My post below (admittedly kinda over-the-top, even for me) is making me think about the nature of hatred, and fear, and intolerance, and racism, and all of the other negative -isms.
Some thoughts:
1) I can thank those generations of students for my healthy liver function and relative lack of facial wrinkles.
2) When one particular group of people has caused problems for you over the course of many years (or, as in the case of the Middle East, since the beginning of recorded time), it becomes easy to understand how hatred and misunderstanding can arise, and become cemented into a culture, or into a person's heart. And it's difficult (as that person) to not want to retaliate. I certainly retaliated against those students; in elementary school, I spent hours cleaning student-generated garbage off my street, and dumping it in piles on their porches. I felt bad about it, but I thought (in my elementary-school-aged logic) that it was what they deserved, and that it might teach them a lesson, get them to think about what they were doing. Of course, it probably just pissed them off, and made them more likely to deliberately throw their beer cans on the ground. Vengeance (as much as I love that movie) does not help anyone, and indeed only succeeds in widening the gaps between people.

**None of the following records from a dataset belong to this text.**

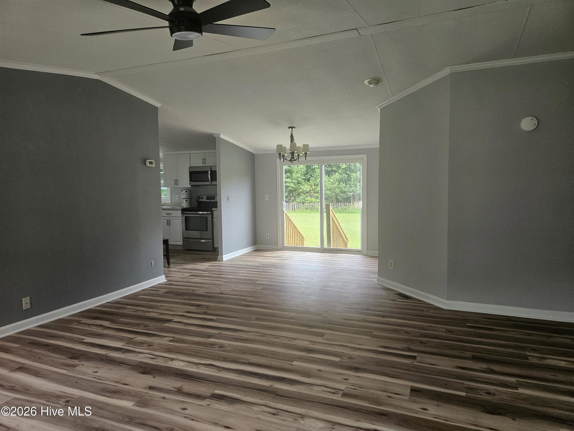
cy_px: 216
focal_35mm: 23
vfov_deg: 58.9
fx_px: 381
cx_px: 287
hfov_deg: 73.9
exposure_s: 1/180
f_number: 1.8
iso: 200
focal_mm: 5.4
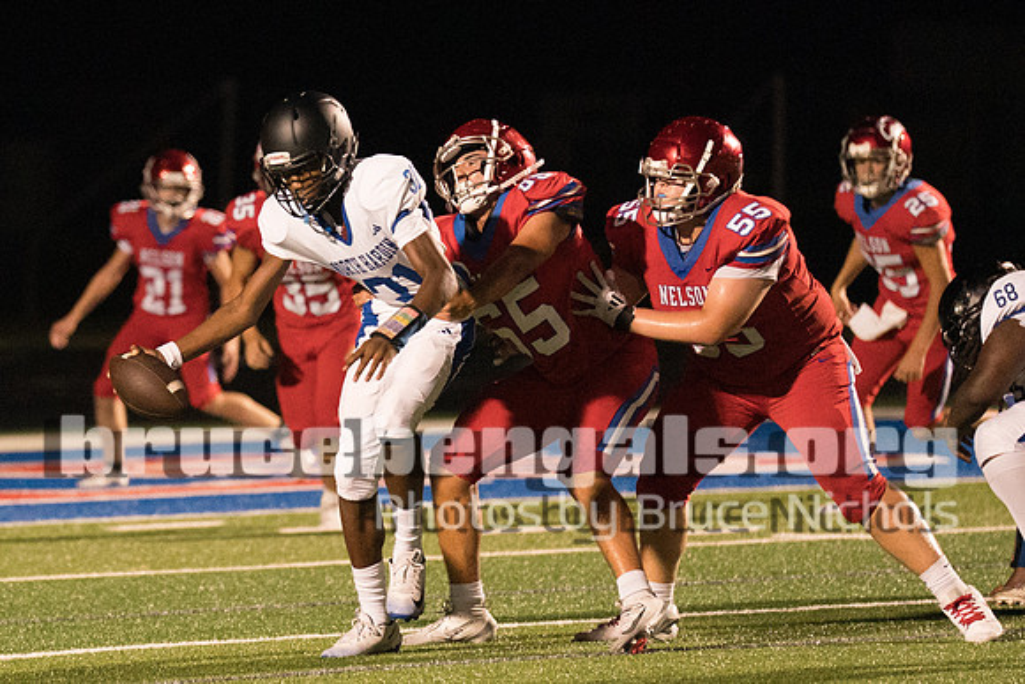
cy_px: 355
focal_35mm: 426
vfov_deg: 3.2
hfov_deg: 4.8
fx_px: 12140
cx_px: 216
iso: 10000
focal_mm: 200
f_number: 2.8
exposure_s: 1/1000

3) In the same vein, I’ve found that approaching someone in anger [about a problem], or even with the self-righteous intention of ‘teaching them a lesson’ or 'helping them to be more self-aware', is much less productive than approaching them in love, and also ends up feeling pretty crappy. At first, there's a sense of exhilaration; the relief of having gotten something off your chest. But then (for me, at least) it quickly sours, often becoming a feeling of embarrassment at having exposed my own negative emotions and lack of control so publicly. And it usually makes the other person feel pretty crappy about themselves too, and often defensive or hurt (and therefore completely closed to the possibility of having any kind of personal revelation or positive learning experience).
Here endeth… today's sequence of fever-induced thoughts.